Accenture’s Board of Directors believes it is essential
that shareholders of the company are treated fairly and have appropriate access
to the company and recourse against the company. In 2001, when our then 2,500
partners decided to transition to corporate form, give up their local ownership
interests and incorporate under a global holding company, we chose Bermuda as
the place of incorporation for a number of reasons, including its acceptability
to our partners, more than half of whom were based outside the United States, and
potential investors. Bermuda also has a solid and stable corporate law, based
on English law, although there are some differences from the corporate laws of
various US states. The Board of Directors continues to believe that Bermuda
corporate law is appropriate to the protection of shareholders (and it did not
select Bermuda as the jurisdiction of its incorporation to disadvantage its
shareholders).
The Nominating & Governance Committee has taken note of the extensive discussion of the issue of majority voting for Board candidates and the important corporate governance implications of this issue. Under its bye-laws and the Companies Act 1981 of Bermuda, Accenture has a majority voting regime for the appointment of directors. The Board continues to believe such a voting regime is most appropriate for Accenture and its shareholders.
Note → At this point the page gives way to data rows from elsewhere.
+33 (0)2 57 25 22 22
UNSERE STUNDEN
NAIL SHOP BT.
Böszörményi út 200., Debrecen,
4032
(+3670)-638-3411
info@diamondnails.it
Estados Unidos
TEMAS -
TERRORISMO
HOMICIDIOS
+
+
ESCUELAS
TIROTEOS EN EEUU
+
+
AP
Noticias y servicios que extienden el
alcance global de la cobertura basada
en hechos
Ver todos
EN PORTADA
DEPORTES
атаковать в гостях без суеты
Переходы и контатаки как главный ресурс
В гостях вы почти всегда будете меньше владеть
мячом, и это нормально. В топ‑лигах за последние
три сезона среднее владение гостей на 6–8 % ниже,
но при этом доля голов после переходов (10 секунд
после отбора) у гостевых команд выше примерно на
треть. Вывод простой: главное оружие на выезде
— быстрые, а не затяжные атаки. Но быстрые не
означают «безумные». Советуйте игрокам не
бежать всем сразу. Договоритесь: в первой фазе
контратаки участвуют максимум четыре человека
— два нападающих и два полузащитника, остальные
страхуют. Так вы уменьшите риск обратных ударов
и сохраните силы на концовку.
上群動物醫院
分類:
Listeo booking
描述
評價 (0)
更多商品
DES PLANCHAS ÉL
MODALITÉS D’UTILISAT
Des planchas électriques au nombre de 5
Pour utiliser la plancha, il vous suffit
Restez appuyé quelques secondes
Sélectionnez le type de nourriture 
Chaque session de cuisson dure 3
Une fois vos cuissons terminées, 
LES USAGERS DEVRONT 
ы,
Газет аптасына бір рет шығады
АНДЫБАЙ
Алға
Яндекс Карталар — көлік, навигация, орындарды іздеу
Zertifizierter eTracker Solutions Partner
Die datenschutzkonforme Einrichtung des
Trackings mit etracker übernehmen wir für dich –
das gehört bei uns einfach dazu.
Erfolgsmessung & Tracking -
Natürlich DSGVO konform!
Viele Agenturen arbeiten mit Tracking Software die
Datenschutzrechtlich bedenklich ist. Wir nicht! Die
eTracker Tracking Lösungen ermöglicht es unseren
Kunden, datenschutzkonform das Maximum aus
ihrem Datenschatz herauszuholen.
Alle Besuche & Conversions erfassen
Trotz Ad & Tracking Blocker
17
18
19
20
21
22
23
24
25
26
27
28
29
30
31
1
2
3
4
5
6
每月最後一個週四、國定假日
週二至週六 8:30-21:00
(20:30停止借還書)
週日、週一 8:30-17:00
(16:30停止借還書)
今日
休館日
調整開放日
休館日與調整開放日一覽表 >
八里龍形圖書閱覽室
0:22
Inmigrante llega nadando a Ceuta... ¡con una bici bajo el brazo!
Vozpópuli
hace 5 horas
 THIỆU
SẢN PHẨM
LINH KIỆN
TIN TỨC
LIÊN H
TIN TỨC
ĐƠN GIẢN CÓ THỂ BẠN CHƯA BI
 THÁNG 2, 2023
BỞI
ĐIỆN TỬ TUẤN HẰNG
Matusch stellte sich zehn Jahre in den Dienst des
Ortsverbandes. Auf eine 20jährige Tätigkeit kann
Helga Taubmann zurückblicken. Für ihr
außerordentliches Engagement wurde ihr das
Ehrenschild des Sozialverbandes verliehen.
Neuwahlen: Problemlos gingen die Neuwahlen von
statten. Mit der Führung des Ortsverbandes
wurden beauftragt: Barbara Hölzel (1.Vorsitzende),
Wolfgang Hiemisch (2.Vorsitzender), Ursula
In order to assure shareholders of the Board’s commitment
to the fair treatment of all shareholders, however, and to comply with recent
statutes in certain jurisdictions, the company has provided (by operation of
law, provisions of Accenture Ltd.’s governing documents, resolution of the Board
of Directors or otherwise) the following: - Shareholders of the company shall have the right to inspect,
at the company’s premises in Chicago, Illinois (as well as at its premises in
Hamilton, Bermuda), copies of the company’s books and records, including but
not limited to, shareholder names, addresses and shareholdings, in accordance
with the terms set forth in the Model Business Corporation Act, as that act may
be amended from time to time (the “MBCA”), for purposes properly related to
their status as shareholders of the company;
- Shareholders of the company may bring derivative proceedings
on behalf of the company, provided that such proceedings are brought on a basis
and under the terms set forth in the MBCA as it is interpreted, or required by,
the courts;
- The Board has agreed that company transactions in which any
member of the Board of Directors is interested shall be approved in accordance
with the terms of the MBCA as interpreted by the courts;
- Accenture Ltd has consented to the jurisdiction, for any
otherwise available cause of action by or on behalf of the company’s
shareholders, including any pendant state causes of action, of all of (1) the
state courts of the State of Delaware and (2) the US federal district courts in
the State of Delaware;
- Accenture Ltd has appointed an agent for service of process
in Delaware as follows: The Corporation Trust Company, 1209 Orange Street,
Wilmington, DE 19801.
- The company has Directors’ and Officers’ insurance sufficient
to meet the requirements of any applicable law and will provide to any
appropriate court notice of this insurance;
- Shareholder approval is required for any sale of all or
substantially all of the company’s assets in accordance with the terms set
forth in the MBCA;
- The Board has agreed that the directors and officers of the
company shall occupy a fiduciary relationship with the company and its
shareholders and, in performing their duties, shall act in good faith in a
manner that they believe to be in the best interests of the company and its
shareholders, as that standard of care is interpreted by the courts;
and
- No more than one of every four annual general meetings of
shareholders shall be held in a location outside the United States of America
and, in the event the company holds an annul meeting outside the U.S., it shall
provide access to that meeting through a webcast or other technology that
allows company shareholders (1) to listen to or watch the meeting and (2) to
send questions that will be addressed at the meeting.
Any changes in the foregoing will be reflected on this website and, as appropriate, in applicable filings with the US Securities and
Exchange Commission. Any questions on any of the foregoing can be directed to
the Secretary. The
Board welcomes your questions and comments.